Good AI writing takes time, can be valuable, and can inspire readers to send in praise about how insightful or thorough a particular article was (speaking from experience). Why do it? The same reason we all use Claude all day to write code - it is faster / you can do more of it. But in the same way that a junior engineer vibing code is a lot more likely to produce slop than a grizzled senior who is doing the same thing, you have to know what you are doing to get good results out of it.
Pushing back against AI writing in 2026 is like the people pushing back against AI coding in 2024. It's not a question of if it will happen. It's a question of how to do it well. ;)
This is why I’m bearish on all of the apps that want to do my writing for me. Expanding a stub of an idea into a low information density paragraph, and then summarizing those paragraphs on the other end. What’s the point?
Unless the idea is trivial, LLMs are probably just getting in the way.
You can write for yourself, through thinking, and it can be sloppy, bc you're doing it for yourself.
A homecooked meal does NOT look like a Thanksgiving meal.
Most of these writers think that all writing looks like Thanksgiving meals- they aren't. Homecooked meals can be simple, delicious, and not meant to cater for 20+ guests, from family to friends. Each with their own weird peculiarities and food allergies.
writing for thinking should be more like home cooked meals- really disorganized, really sloppy, with none of the presentation, but with all the nutrition and comfort that comes with home cooked meals.

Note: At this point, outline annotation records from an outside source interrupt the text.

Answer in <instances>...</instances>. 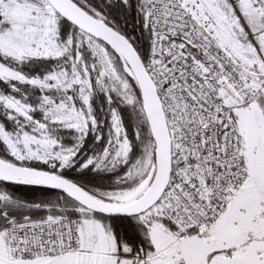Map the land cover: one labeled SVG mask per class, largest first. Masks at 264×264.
<instances>
[{
  "label": "snow or ice",
  "instance_id": "1",
  "mask_svg": "<svg viewBox=\"0 0 264 264\" xmlns=\"http://www.w3.org/2000/svg\"><path fill=\"white\" fill-rule=\"evenodd\" d=\"M0 264H264V0H0Z\"/></svg>",
  "mask_w": 264,
  "mask_h": 264
}]
</instances>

writing is thinking for me, but writing looks like this post; something shot from the hip, and unpolished, to be consumed for myself. it'll probably be downvoted, and that's absolutely ok
I wrote about this ages ago. Just send me the prompt! https://blog.gpkb.org/posts/just-send-me-the-prompt/
Then, ask an LLM to fix up the article, make it look professional and fill in the "fluff". Explicitly tell it to not include facts not already in the document.
Review the document and if its all good, its done.
Adults now have to be explained, like children, that you can’t just stream info through the eyes and ears and expect to learn anything.
That’s one explanation for this apparent need; there are also more sinister ones.
The problem with writing is the feedback tends to be inconsistent. With going to the gym you can track your progress quantitatively such as how fast or far you can run or weight lifted, but it's sometimes hard to know if you're improving at writing.